The Mawby Triplets were three English child actors who starred in several films in Hollywood and in England during the 1920s and 1930s. While the three girls were sisters, they were not actually triplets. Angella Mawby was born on 20 August 1921 and her younger twin sisters Claudine and Claudette on 10 August 1922. The close resemblance of the three sisters, however, caused Hollywood to market them as triplets. The first film the girls starred in was The Baby Cyclone opposite actor Lew Cody, in 1928. In 1929, they appeared in two more films, Dance of the Paper Dolls and Broadway Melody with Bessie Love. In 1930, they appeared with Gloria Swanson in What a Widow!

Less frequently, the girls performed roles apart from one another, as when Angella appeared in the 1930 John Barrymore film The Man from Blankley's. The girls continued to appear in American films until 1932, when the Lindbergh kidnapping in conjunction with some kidnapping threats in anonymous letters sent to the Mawby family caused their parents to decide to return to England.

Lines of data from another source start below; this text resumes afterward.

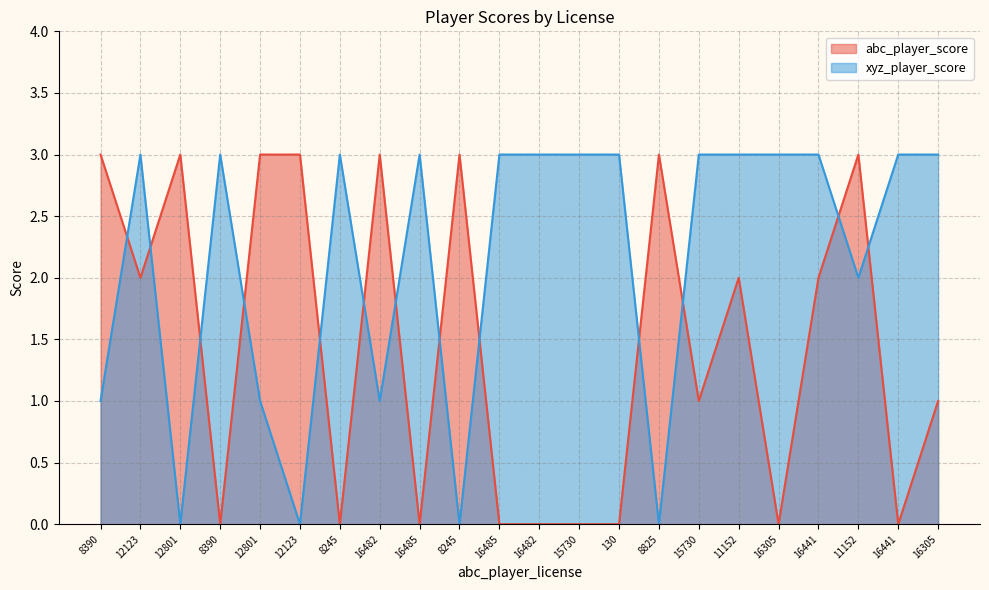

Which series has the largest total across all categories?

xyz_player_score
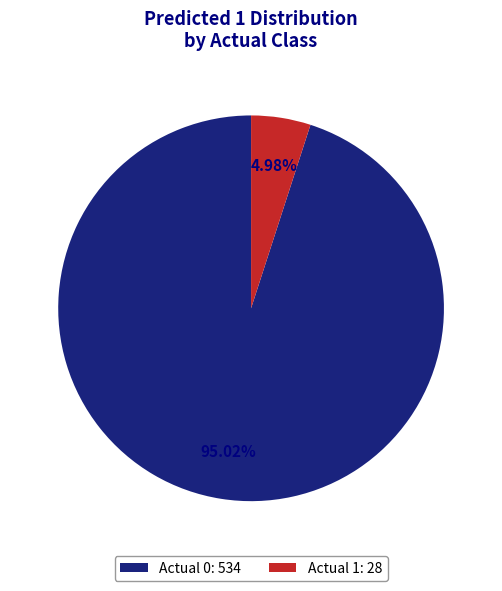

To the nearest percent, what is the difference between the Actual 1 and Actual 0 slice percentages?

90%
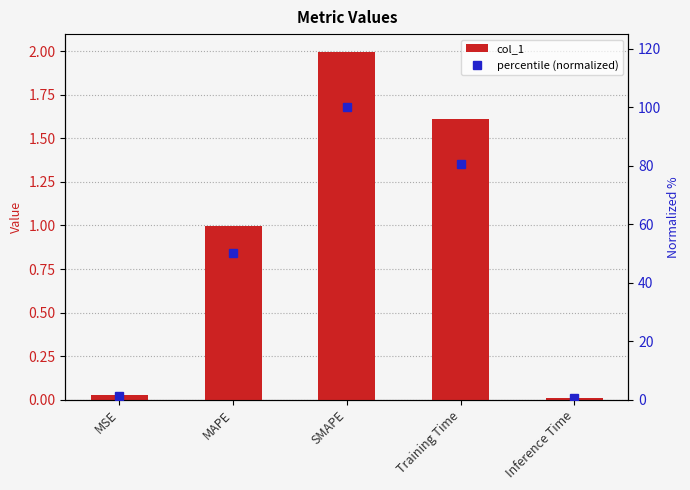

Count the number of categories in the chart.

5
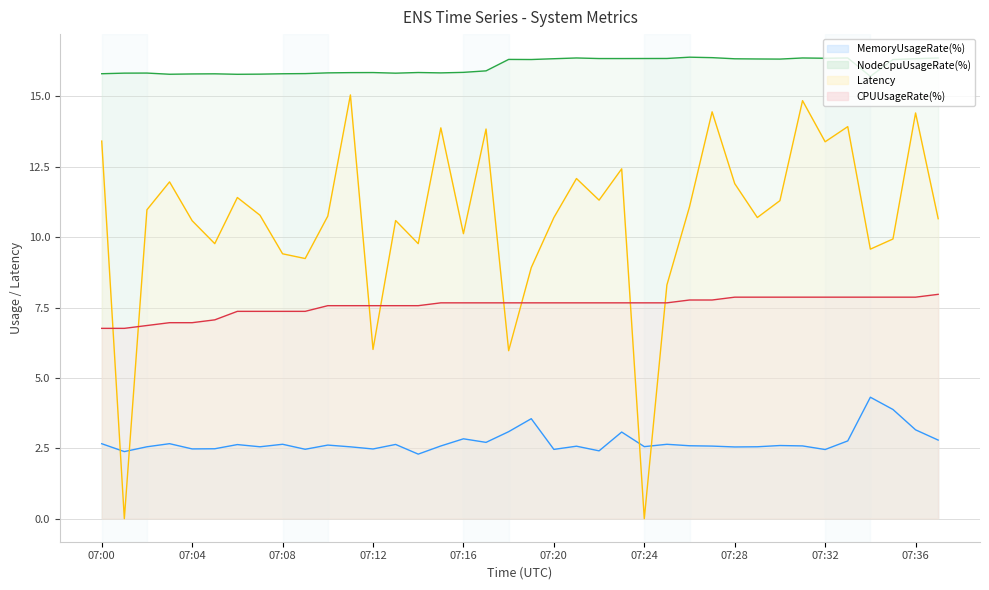

At how many categories does at least one series exceed 14?

38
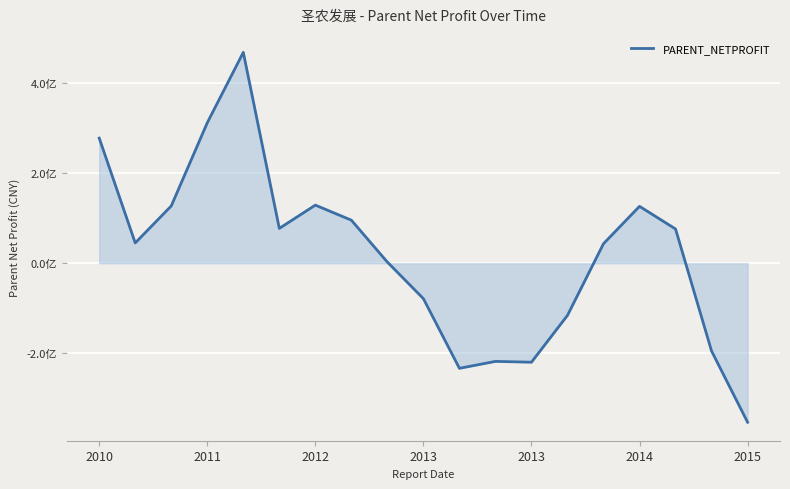

Does the chart display data point markers on the line(s)?

No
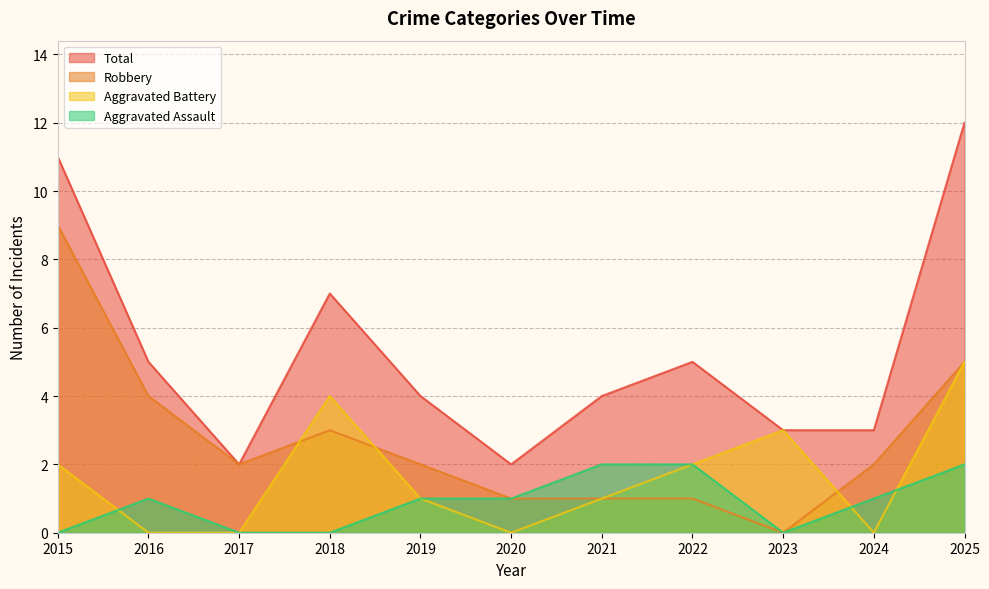

True or false: Aggravated Battery and Total cross at least once.

False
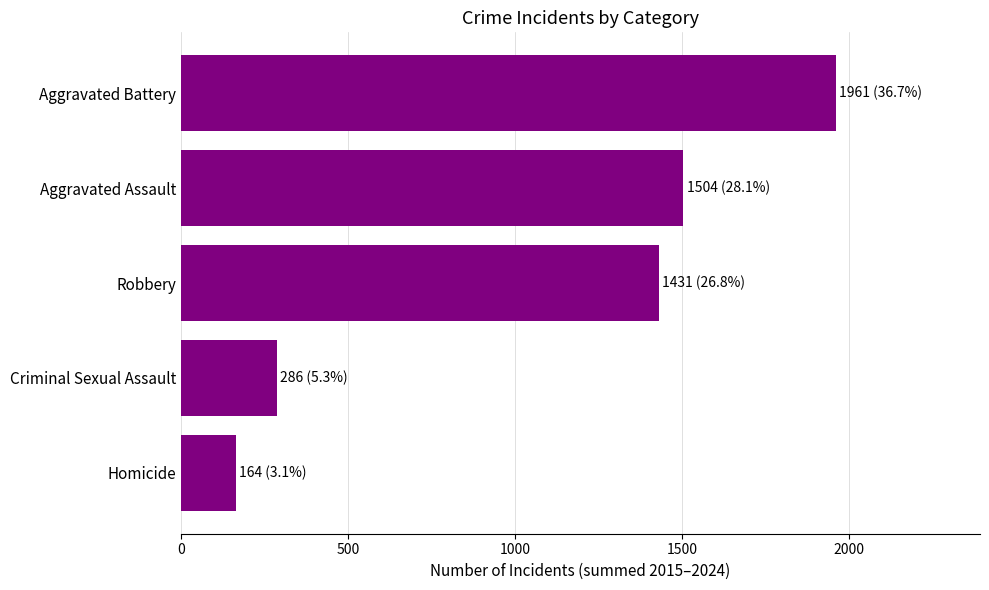

At which category does the chart reach its peak across all series?

Aggravated Battery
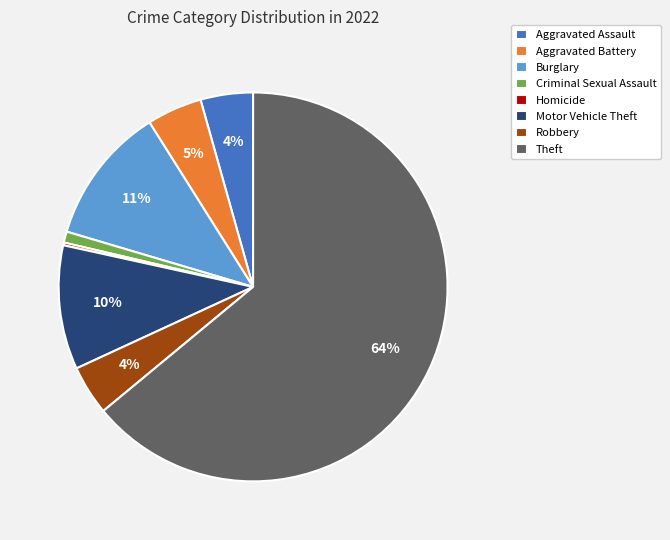

Is the sum of Robbery and Theft greater than half?

Yes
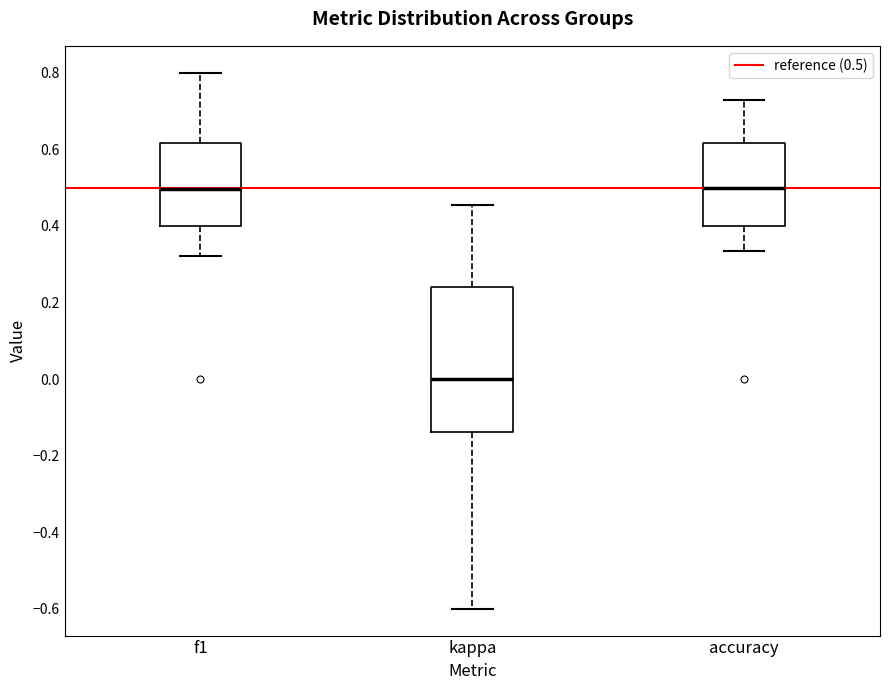

Reading left to right, transcribe this box plot: for each box, give where its median line is, the range the box spans, and where its two whiskers end, as read against the y-axis. The values are not printed on the chart, so give them approximately, as read against the axis.

f1: median 0.50, box 0.40 to 0.62, whiskers 0.32 to 0.80
kappa: median 0.00, box -0.14 to 0.24, whiskers -0.60 to 0.46
accuracy: median 0.50, box 0.40 to 0.62, whiskers 0.34 to 0.72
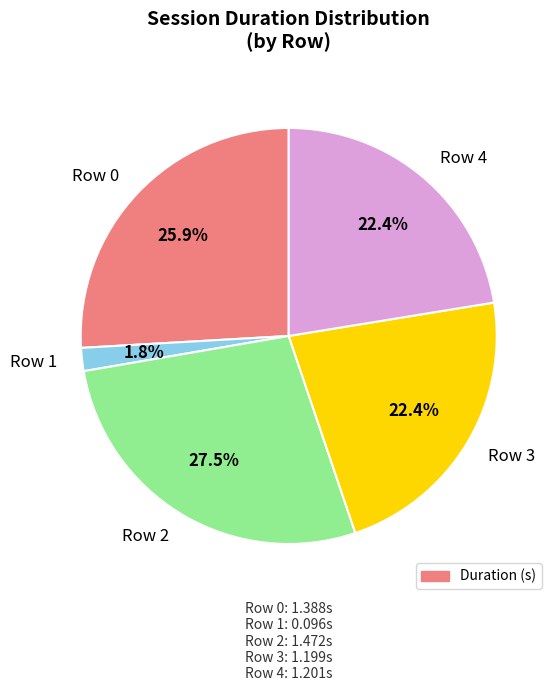

To the nearest percent, what is the difference between the largest and smallest slice percentages?

26%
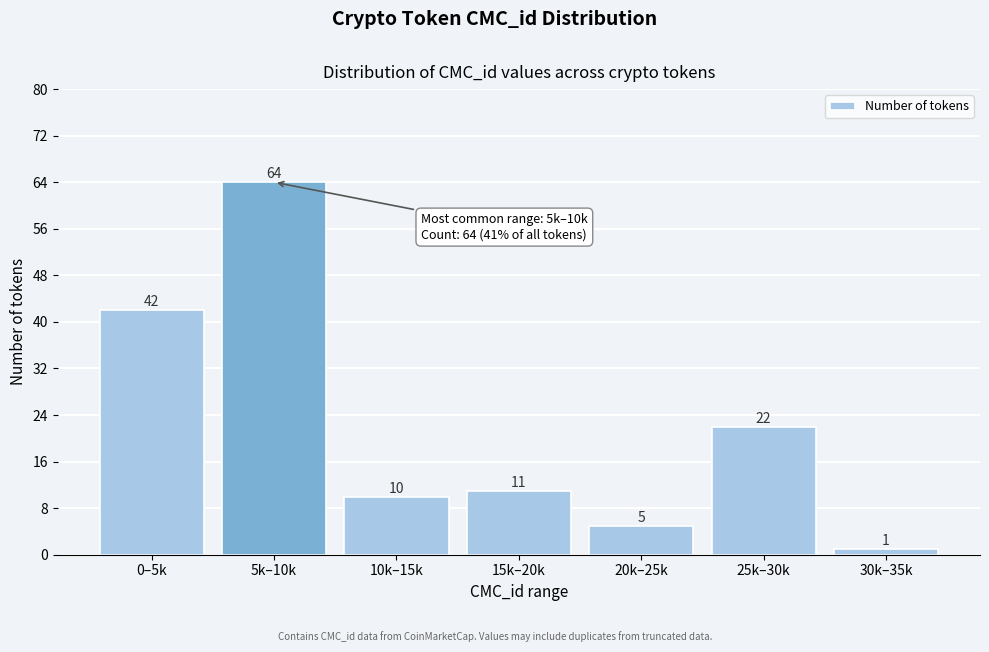

Reading left to right, extract all data points from this chart.

42	64	10	11	5	22	1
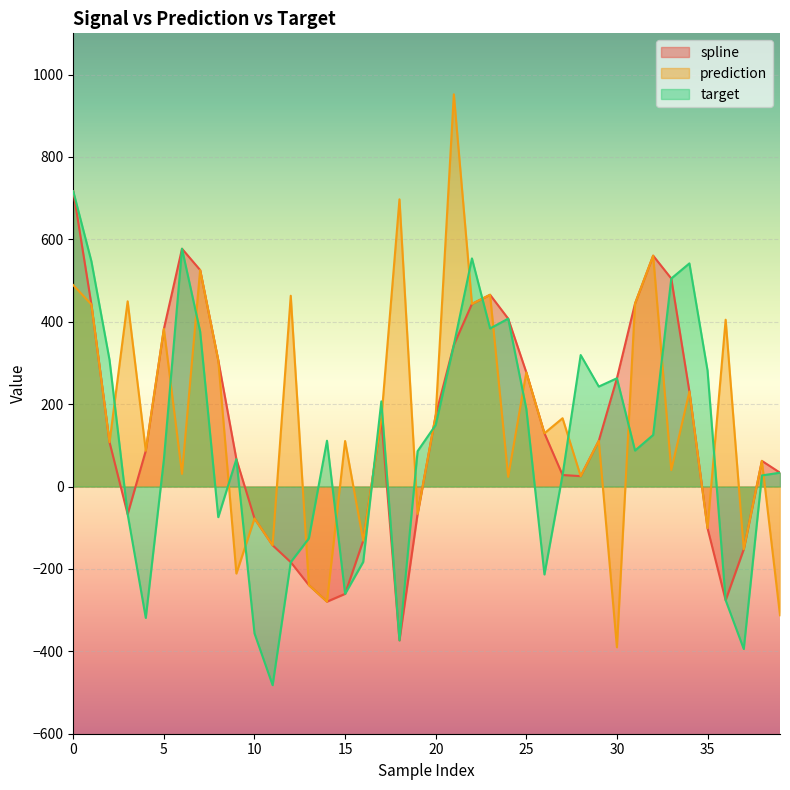

Rank the series by their maximum value, from lowest to highest.

spline, target, prediction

Once back, the three performed in a number of British films. The girls then performed on the British stage in several plays from 1936 until the outbreak of the Second World War. The war effectively ended their career as performers. On 29 August 1942, Claudette died, aged 20, when the flat she had moved into three days earlier at Marine Gate in Brighton was destroyed by a bomb during a German air raid of the city. Angella Mawby Carr died in December 2000, aged 79. Claudine Mawby married the Battle of Britain pilot William Walker and died on 13 September 2012, aged 90. She had seven children by him (including former The Daily Telegraph theatre critic and diarist Tim Walker), two of whom predeceased her. She was separated from her husband, who survived her by one month.

The girls' handprints are included at Grauman's Chinese Theatre in Hollywood.